:: Teks Bacaan ::

Dua jenis dzikir yang telah disebutkan di atas, yakni: (1) Dzikir nafi isbat, yaitu dzikir kepada Allah dengan menyebut kalimat “lailahaillallah”. Dzikir ini merupakan inti ajaran Tarekat Qadiriyah yang dilafadzkan secara jahr (dengan suara keras). Dzikir nafi isbat pertama kali dibaiatkan kepada Ali ibn Abi Thalib pada malam hijrahnya Nabi Muhammad dari Mekah ke kota Yatsrib (Madinah) (lihat Jalaludin, 1987, Jilid I: 200). Selanjutnya, dzikir ini ditalqinkan ‘Ali ibn Abi Thalib kepada puteranya, yaitu: Sayyidina Husain. Kemudian Husain ibn ‘Ali men-talqin-kan dzikir ini kepada puteranya, yaitu ‘Ali Zain al-‘Abidin. Dan seterusnya dzikir ini di-talqin-kan secara sambung menyambung hingga sampai kepada Syekh ‘Abd al-Qadir al-Jilani. Setelah metode dzikir ini diamalkan oleh Syekh ‘Abd al-Qadir al-Jilani, orang-orang sesudahnya, para muridnya, menyebutnya dengan tarekat Qadiriyah atau dzikir Qadiriyah (Abah Anom, 1975: 45); (2) Dzikir ismu dzat yaitu dzikir kepada Allah dengan menyebut kalimat “Allah” secara sirr atau khafi (dalam hati). Dzikir ini juga disebut dengan dzikir latifah dan merupakan ciri khas dalam Tarekat Naqsyabandiyah. Dzikir ismu dzat dibaiatkan pertama kali oleh Nabi kepada Abu Dalam kondisi panik Nabi mengajarkan dzikir ini sekaligus kontemplasi dengan pemusatan bahwa Allah senantiasa menyertainya (Jalaluddin, ibid: 60-73). Selanjutnya, dzikr ism dzat ini ditalqinkan kepada Salman al-Farisi, kemudian ia men-talqin-kan kepada Qasim ibn Abu Bakr. Kemudian, diterima oleh Imam Ja‘far al-Shadiq dan terus berlanjut sampai kemudian diterima oleh Syekh Baha’u al-Din al-Naqsyabandi. Setelah itu, dzikir ini diamalkan oleh syaikh tersebut, para muridnya kemudian menyebutnya dengan tarekat Naqsyabandiyah atau tarekat dzikir Naqsyabandiyah.

:::
:: Data yang Diberikan ::

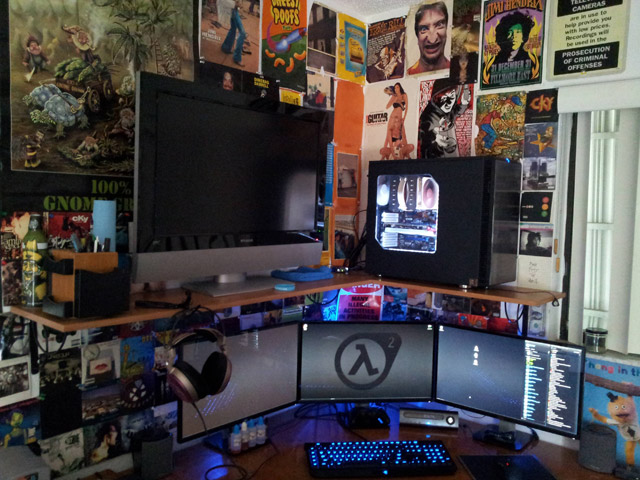
What are the coordinates of `brown wood desk` in the screenshot? It's located at (289, 453).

:::

:: Tugas Latihan ::
**a)** Tolong terjemahkan kalimat berikut dari teks tentang dzikir ke dalam bahasa Inggris: “Dzikir ini juga disebut dengan dzikir latifah dan merupakan ciri khas dalam Tarekat Naqsyabandiyah.”
**b)** Tuliskan lanjutan teks tentang dzikir, dimulai setelah kalimat terakhirnya.

:: Kunci Jawaban ::
**a)** This dhikr is also called dhikr latifah and is a distinctive feature of the Naqsyabandiyah Order.

**b)**
 Dalam TQN, diajarkan dzikir nafy al-itsbat dan dzikir ism al-dzat secara bersama-sama, karena keduanya memiliki keistimewaan yang besar. Di samping itu, kedua dzikir tersebut bersifat saling melengkapi terutama dalam kaitannya dengan metode pembersihan jiwa (tazkiyah al-nafs). Di antara keistimewaan kedua dzikir tersebut sebagaimana dijelaskan dalam hadits-hadits berikut ini: ”Barangsiapa banyak dzikirnya kepada Allah, maka ia terbebas dari penyakit nifaq”(HR. al-Baihaqi) (Tamim, t.th: 36). “Kalimat yang paling utama yang aku ucapkan dan diucapkan oleh para nabi sebelumku adalah la ilaha illa Allah” (HR. Ahmad ibn Hanbal) (Ibnu Hanbal: t.th: 142). Dari Abu Hurairah, ia berkata, “Saya bertanya, ‘Wahai Rasulullah, siapakah manusia yang paling bahagia menerima syafa‘atmu?’ Nabi menjawab, ‘Orang yang mengucap la ilaha illa Allah dengan ikhlas dari dalam jiwanya’ (HR. al-Bukhari) (Zakiyuddin, t.th: 412). “Hari kiamat tidak akan terjadi di muka bumi ini sampai tidak ada lagi orang yang mengucap ‘Allah, Allah’.” (HR. Muslim) (Ibid: 73).
4. Muraqabah
Al-Qusyairi menyatakan, “Orang yang belum mengukuhkan rasa takutnya kepada Allah dan mawas dirinya terhadap-Nya, tidak akan mencapai kasyf (terbuka tabir antara si hamba dengan Allah) dan syahadah (menyaksikan Allah)” (al-Qusyairy, 1994: 155). Muraqabah dalam tarekat dilaksanakan sebagai ajaran pokok karena Allah senantiasa memperhatikan hamba-Nya, sebagaimana firman-Nya: ”Sesungguhnya Allah senantiasa memperhatikan kamu semua” (Q.S. al-Nisa 4:1); “Dan Allah Maha Menga­wasi segala sesuatu” (Q.S. Al Ahzab 33:52); “Adakah Zat yang Maha Menjaga tiap-tiap diri terhadap apa yang dikerjakannya” (Q.S. Ar Ra’d 13:33); “Apakah Manusia tidak mengerti bahwa Allah itu Maha Melihat?” (Q.S. Al Alaq 96:14); “Allah meridhai mereka dan mereka pun ridha kepada Nya. Yang demikian itu adalah balasan bagi orang-orang yang takut kepada Tuhannya” (Q.S Bayyinah 98:8). Juga sabda Rasulullah saw: “Hendaknya engkau menyembah kepada Allah seolah-olah engkau melihat-Nya, dan jikalau engkau tidak dapat melihat-Nya, maka sesungguhnya Dia itu melihat engkau” (H.R. Muslim).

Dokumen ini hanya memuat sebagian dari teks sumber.